Using byte instead is a fine workaround.
faacEncConfigurationPtr FAACAPI faacEncGetCurrentConfiguration(
faacEncHandle hEncoder);
I'm trying to come up with a simple wrapper for this C++ library; I've never done more than very simple p/invoke interop before - like one function call with primitive arguments.
So, given the above C++ function, for example, what should I do to deal with the return type, and parameter?
FAACAPI is defined as: #define FAACAPI __stdcall
faacEncConfigurationPtr is defined:
typedef struct faacEncConfiguration
{
int version;
char *name;
char *copyright;
unsigned int mpegVersion;
unsigned long bitRate;
unsigned int inputFormat;
int shortctl;
psymodellist_t *psymodellist;
int channel_map[64];
} faacEncConfiguration, *faacEncConfigurationPtr;
AFAIK this means that the return type of the function is a reference to this struct?
And faacEncHandle is:
typedef struct {
unsigned int numChannels;
unsigned long sampleRate;
...
SR_INFO *srInfo;
double *sampleBuff[MAX_CHANNELS];
...
double *freqBuff[MAX_CHANNELS];
double *overlapBuff[MAX_CHANNELS];
double *msSpectrum[MAX_CHANNELS];
CoderInfo coderInfo[MAX_CHANNELS];
ChannelInfo channelInfo[MAX_CHANNELS];
PsyInfo psyInfo[MAX_CHANNELS];
GlobalPsyInfo gpsyInfo;
faacEncConfiguration config;
psymodel_t *psymodel;
/* quantizer specific config */
AACQuantCfg aacquantCfg;
/* FFT Tables */
FFT_Tables fft_tables;
int bitDiff;
} faacEncStruct, *faacEncHandle;
So within that struct we see a lot of other types... hmm.
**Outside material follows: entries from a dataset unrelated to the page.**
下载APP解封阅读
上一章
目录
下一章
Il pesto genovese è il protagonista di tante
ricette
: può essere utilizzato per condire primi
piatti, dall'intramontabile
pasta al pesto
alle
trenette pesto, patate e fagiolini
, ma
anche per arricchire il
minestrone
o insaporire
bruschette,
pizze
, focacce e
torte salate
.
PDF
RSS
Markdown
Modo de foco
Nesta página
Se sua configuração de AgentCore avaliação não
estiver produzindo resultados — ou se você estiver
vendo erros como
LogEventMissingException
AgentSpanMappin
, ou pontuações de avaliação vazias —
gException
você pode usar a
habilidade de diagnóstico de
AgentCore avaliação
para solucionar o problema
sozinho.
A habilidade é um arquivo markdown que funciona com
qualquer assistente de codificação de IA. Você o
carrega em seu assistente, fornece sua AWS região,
Essentially, I'm trying to figure out how to deal with these types in my managed wrapper?
Do I need to create versions of these types/structs, in C#? Something like this:
[StructLayout(LayoutKind.Sequential)]
struct faacEncConfiguration
{
uint useTns;
ulong bitRate;
...
}
If so then can the runtime automatically "map" these objects onto eachother?
And, would I have to create these "mapped" types for all the types in these return types/parameter type hierarchies, all the way down until I get to all primitives?
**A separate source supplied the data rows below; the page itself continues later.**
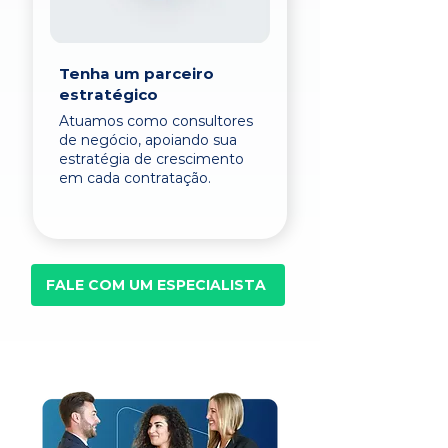
Tenha um parceiro
estratégico
Atuamos como consultores
de negócio, apoiando sua
estratégia de crescimento
em cada contratação.
FALE COM UM ESPECIALISTA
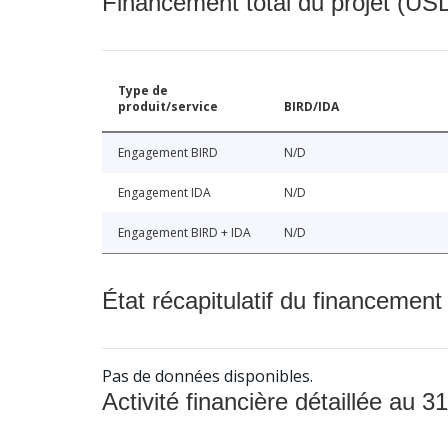
Financement total du projet (USD
Type de
produit/service
BIRD/IDA
Engagement BIRD
N/D
Engagement IDA
N/D
Engagement BIRD + IDA
N/D
État récapitulatif du financement
Pas de données disponibles.
Activité financière détaillée au 31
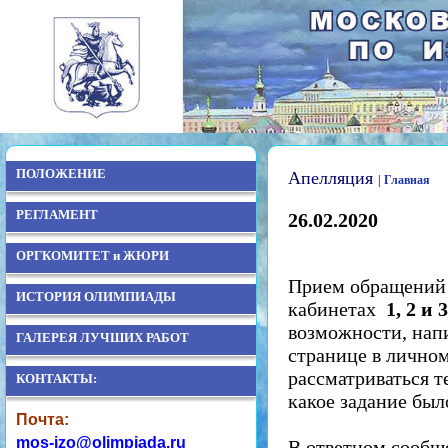
ПОЛОЖЕНИЕ
Апелляция
| Главная
РЕГЛАМЕНТ
26.02.2020
ОРГКОМИТЕТ и ЖЮРИ
Прием обращений о
ИСТОРИЯ ОЛИМПИАДЫ
кабинетах
1, 2 и 
возможности, нап
ГАЛЕРЕЯ ЛУЧШИХ РАБОТ
странице в личном
рассматриваться т
КОНТАКТЫ:
какое задание был
Почта:
mos-izo@olimpiada.ru
В ответном сообщ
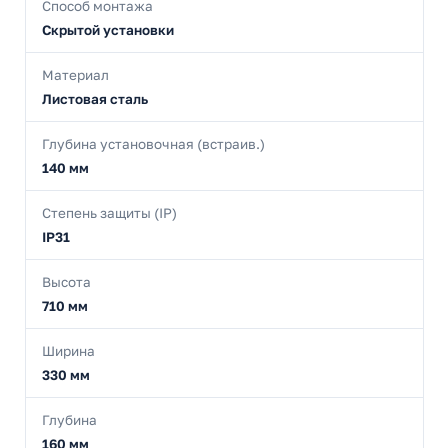
Способ монтажа
Скрытой установки
Материал
Листовая сталь
Глубина установочная (встраив.)
140 мм
Степень защиты (IP)
IP31
Высота
710 мм
Ширина
330 мм
Глубина
160 мм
I know this is a broad topic, any advice on getting up-to-speed quickly on what I need to learn to make this happen would be very much appreciated! Thanks!
Your are on the right track with how you would need to create managed structures that represent unamanged structures for use with P/Invoke.
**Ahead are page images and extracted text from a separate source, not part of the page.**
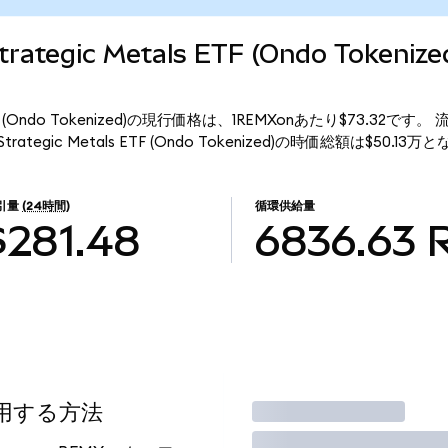
Strategic Metals ETF (Ondo Token
tals ETF (Ondo Tokenized)の現行価格は、1REMXonあたり$73.32です
Strategic Metals ETF (Ondo Tokenized)の時価総額は$50.13
引量
(24時間)
循環供給量
$281.48
6836.63
使用する方法
取引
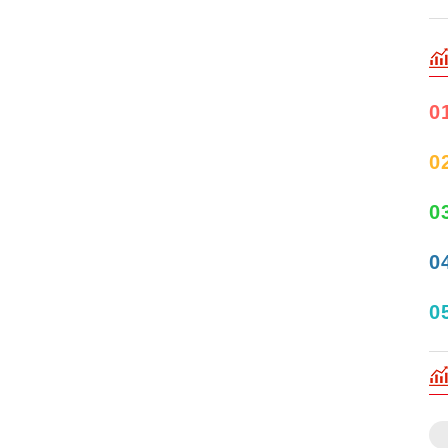
0
0
0
0
0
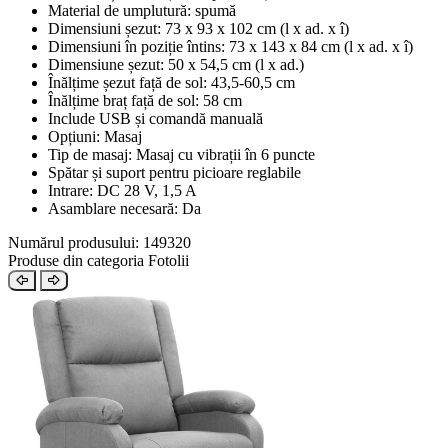
Material de umplutură: spumă
Dimensiuni șezut: 73 x 93 x 102 cm (l x ad. x î)
Dimensiuni în poziție întins: 73 x 143 x 84 cm (l x ad. x î)
Dimensiune șezut: 50 x 54,5 cm (l x ad.)
Înălțime șezut față de sol: 43,5-60,5 cm
Înălțime braț față de sol: 58 cm
Include USB și comandă manuală
Opțiuni: Masaj
Tip de masaj: Masaj cu vibrații în 6 puncte
Spătar și suport pentru picioare reglabile
Intrare: DC 28 V, 1,5 A
Asamblare necesară: Da
Numărul produsului: 149320
Produse din categoria Fotolii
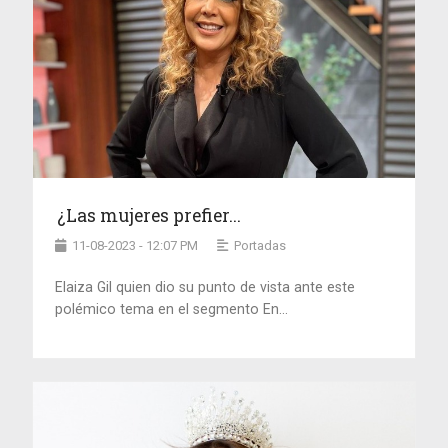
¿Las mujeres prefier...
11-08-2023 - 12:07 PM
Portadas
Elaiza Gil quien dio su punto de vista ante este
polémico tema en el segmento En...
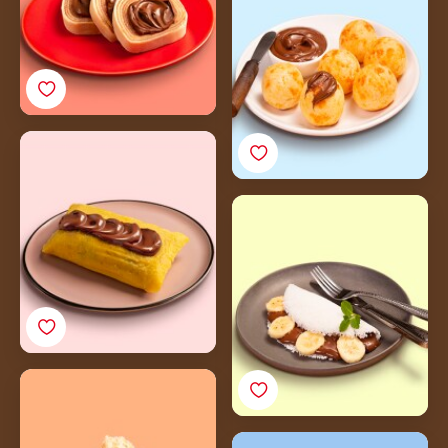
Pamonha com Nutella®
Tapioca com Frutas e
Nutella®
Cocada com Nutella®
Tigela de Cupuaçu com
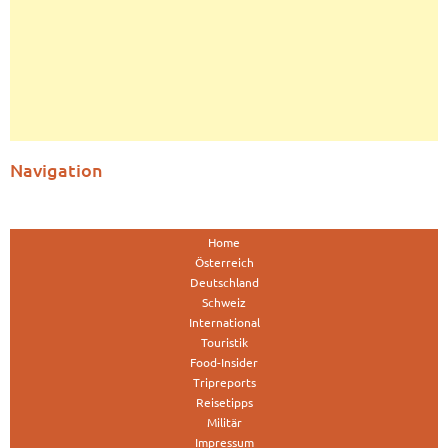
Navigation
Home
Österreich
Deutschland
Schweiz
International
Touristik
Food-Insider
Tripreports
Reisetipps
Militär
Impressum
It is however not the best strategy for interop with unmanaged libraries, because using this API from C# would still feel like using a C API - create and initialise a structure, pass it to a function and get some other structure in return.
It is OK to use P/Invoke for an odd function call that is not otherwise exposed as .NET API, but for a full blown API wrapper I would highly recommend using managed C++(C++/CLI). It is absolutely unparalleled in creating unmanaged interop layers for .NET.
The biggest challenge would be to convert this essentially C interface into an object orientated interface where you call methods off objects, as opposed to calling global functions with structures of all-public members.
As you start writing elaborate structure graphs for P/Invoke you would yourself having to deal with quite a bit of "magic" that governs how managed primitive types convert to unmanaged types. Often, using incorrect types will cause a run-time error.
With managed C++ (IJW - It Just Works) you define managed structures, classes, interfaces in C++, which allows more natural use of the underlying library and a more native interface to your C# application.
This is a great overview of C++/CLI. Also MSDN has extensive documentation for all managed C++ features.
Yes, you would need to declare all these structures in c#. Be careful to declare members with correct sizes. For example, 'long' is 32-bit in C++, but 64-bit in C#. For a pointer or void* in C++, use IntPtr in C#, etc.